Life Ascending: The Ten Great Inventions of Evolution by Nick Lane W.W. Norton HK$136

Billions of years ago, the third planet from the sun probably had that Mars look - reddish, dusty and devoid of life. Today it's our blue and green home, teeming with creatures.

How did this astonishing change come about?

That daunting question is the subject of Nick Lane's latest book, Life Ascending - The Ten Great Inventions of Evolution. A British biochemist and writer, Lane has already proven himself a talented and fearless populariser of science: his first two books (on oxygen and mitochondria) were named book of the year by The Sunday Times and The Economist, respectively.

'[We] marvel and wonder at how we came to be here,' he writes in Life Ascending. 'For the first time in the history of our planet, we know.'

With a clear warning that much of our knowledge is still provisional, Lane plunges into the 10 key stages of the development of life - from its first stirrings in the sea to its profusion and division into the multitude of forms that live, and have lived, here.

His top 10 begins with the origin of life in undersea geothermal vents, and moves on to the workings of DNA, then the way photosynthesis turned our dusty red world blue and green, and the development of the complex cell. The others are sex, movement, sight, hot blood, consciousness and, finally, death, which keeps the wheels turning.

Actions to take:
a. Write out the part of the Life Ascending review from "How did this" to "have lived, here.".
b. Does the Life Ascending review agree with each statement? (i) Lane's first two books were about oxygen and mitochondria. (ii) Lane's list of ten starts with sex. (iii) Lane presents everything we know on this as settled. Answer yes or no for each and quote the words of the review that decide it.
c. Write the next part of the Life Ascending review, starting right after its last sentence.
The items that come next have no connection to the book review.

Data for analysis:
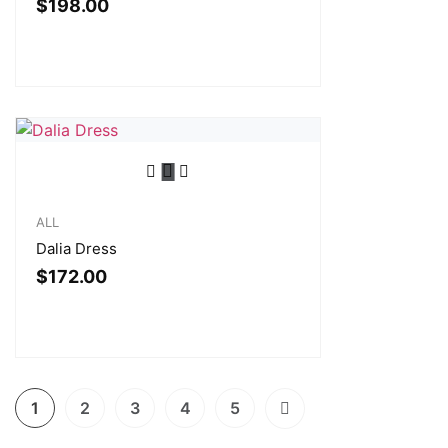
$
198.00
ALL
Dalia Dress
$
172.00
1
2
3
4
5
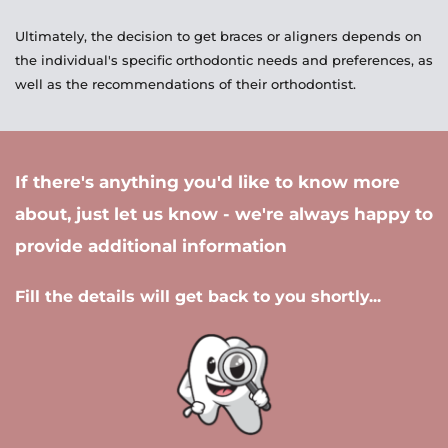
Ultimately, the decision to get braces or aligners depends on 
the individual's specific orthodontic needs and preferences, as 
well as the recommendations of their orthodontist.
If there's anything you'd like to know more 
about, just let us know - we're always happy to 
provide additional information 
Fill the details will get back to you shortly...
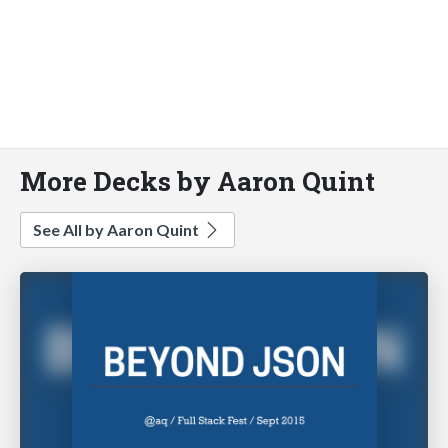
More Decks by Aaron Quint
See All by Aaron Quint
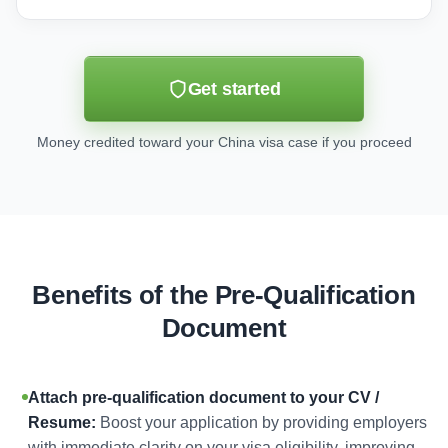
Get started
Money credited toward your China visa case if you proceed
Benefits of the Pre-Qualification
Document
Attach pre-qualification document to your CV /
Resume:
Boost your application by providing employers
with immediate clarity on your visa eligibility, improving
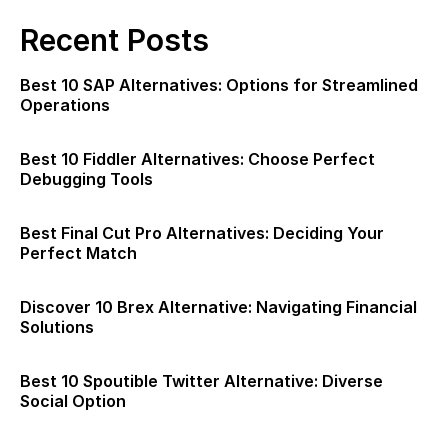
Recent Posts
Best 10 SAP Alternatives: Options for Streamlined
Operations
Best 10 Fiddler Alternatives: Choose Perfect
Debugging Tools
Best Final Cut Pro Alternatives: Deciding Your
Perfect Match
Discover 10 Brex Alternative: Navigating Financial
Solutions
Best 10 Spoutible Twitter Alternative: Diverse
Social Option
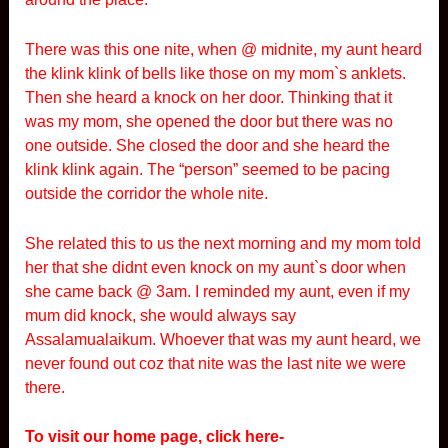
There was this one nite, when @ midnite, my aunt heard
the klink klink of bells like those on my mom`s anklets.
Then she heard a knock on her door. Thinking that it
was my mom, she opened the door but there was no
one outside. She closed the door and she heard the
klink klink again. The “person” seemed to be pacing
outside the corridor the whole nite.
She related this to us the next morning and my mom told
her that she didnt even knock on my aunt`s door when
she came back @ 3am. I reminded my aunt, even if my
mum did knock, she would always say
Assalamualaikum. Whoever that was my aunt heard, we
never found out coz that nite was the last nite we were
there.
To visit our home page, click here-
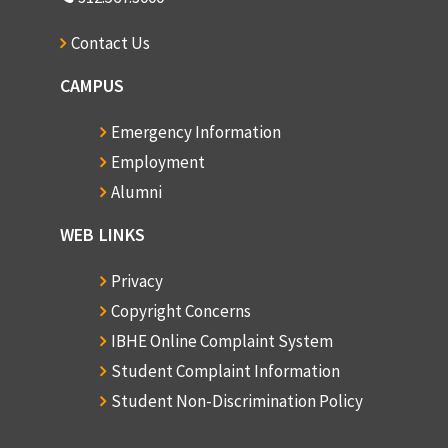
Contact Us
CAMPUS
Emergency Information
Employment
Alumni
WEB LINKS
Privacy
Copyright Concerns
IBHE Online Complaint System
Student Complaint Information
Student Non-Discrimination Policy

==

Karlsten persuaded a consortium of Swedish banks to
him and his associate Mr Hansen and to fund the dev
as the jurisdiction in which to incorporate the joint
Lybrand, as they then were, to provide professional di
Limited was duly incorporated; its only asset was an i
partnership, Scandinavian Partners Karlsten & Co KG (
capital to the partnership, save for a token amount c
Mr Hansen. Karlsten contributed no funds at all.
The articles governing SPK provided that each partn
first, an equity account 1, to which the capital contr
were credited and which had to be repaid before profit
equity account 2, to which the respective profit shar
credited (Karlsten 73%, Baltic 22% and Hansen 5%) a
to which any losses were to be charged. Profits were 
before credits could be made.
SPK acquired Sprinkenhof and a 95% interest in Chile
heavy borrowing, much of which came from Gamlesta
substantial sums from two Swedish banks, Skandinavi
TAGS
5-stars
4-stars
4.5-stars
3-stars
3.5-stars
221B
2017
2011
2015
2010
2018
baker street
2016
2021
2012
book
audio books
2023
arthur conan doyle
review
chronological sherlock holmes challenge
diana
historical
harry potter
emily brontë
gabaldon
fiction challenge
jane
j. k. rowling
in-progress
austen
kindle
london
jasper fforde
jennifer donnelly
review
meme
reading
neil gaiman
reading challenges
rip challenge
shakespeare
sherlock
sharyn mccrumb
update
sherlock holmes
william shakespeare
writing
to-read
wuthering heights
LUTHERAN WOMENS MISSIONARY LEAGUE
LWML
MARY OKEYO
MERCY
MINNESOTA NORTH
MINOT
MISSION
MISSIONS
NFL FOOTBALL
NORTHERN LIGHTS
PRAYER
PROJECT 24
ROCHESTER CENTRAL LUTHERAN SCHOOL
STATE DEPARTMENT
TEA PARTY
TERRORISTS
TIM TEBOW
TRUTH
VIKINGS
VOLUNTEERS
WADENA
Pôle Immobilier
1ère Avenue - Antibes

Answers to this exercise:
a.
How did this astonishing change come about?

That daunting question is the subject of Nick Lane's latest book, Life Ascending - The Ten Great Inventions of Evolution. A British biochemist and writer, Lane has already proven himself a talented and fearless populariser of science: his first two books (on oxygen and mitochondria) were named book of the year by The Sunday Times and The Economist, respectively.

'[We] marvel and wonder at how we came to be here,' he writes in Life Ascending. 'For the first time in the history of our planet, we know.'

With a clear warning that much of our knowledge is still provisional, Lane plunges into the 10 key stages of the development of life - from its first stirrings in the sea to its profusion and division into the multitude of forms that live, and have lived, here.

b.
(i) Yes: "his first two books (on oxygen and mitochondria)"
(ii) No: "His top 10 begins with the origin of life in undersea geothermal vents"
(iii) No: "With a clear warning that much of our knowledge is still provisional"

c.
Lane does not simply rehash the old arguments; rather, he looks at new research and says which discoveries he thinks are correct. Darwin's primordial soup theory for the origin of life has now been sidelined, he notes. 'The first life was a porous rock that generated complex molecules and energy, right up to the formation of proteins and DNA itself.'

How do we know all this?

Lane explains the 'clever tools' that have clarified many of evolution's mysteries in recent decades. These include comparative genomics, which allows us to compare full genomes; imaging techniques that show us the functioning of neutrons in the brain while we think; and computational biology, which focuses computer science, applied mathematics and statistics on biological problems

'With these new techniques, a new breed of evolutionist is emerging, able to capture the workings of evolution in real time,' he writes.

On the molecular level, 'we can now see what actually happened over evolution, and why'.

Lane has the skilful populariser's knack of scattering vivid images and one-liners. Oxygen is 'without doubt the most precious waste imaginable'. Our energy is 'a beam of sunlight set free from its captive state in food'.

Some passages may slow the science-challenged reader, like this one, to a crawl, such as the inner workings of DNA and the complex cell. But the 'aha' moments elsewhere well repay the effort.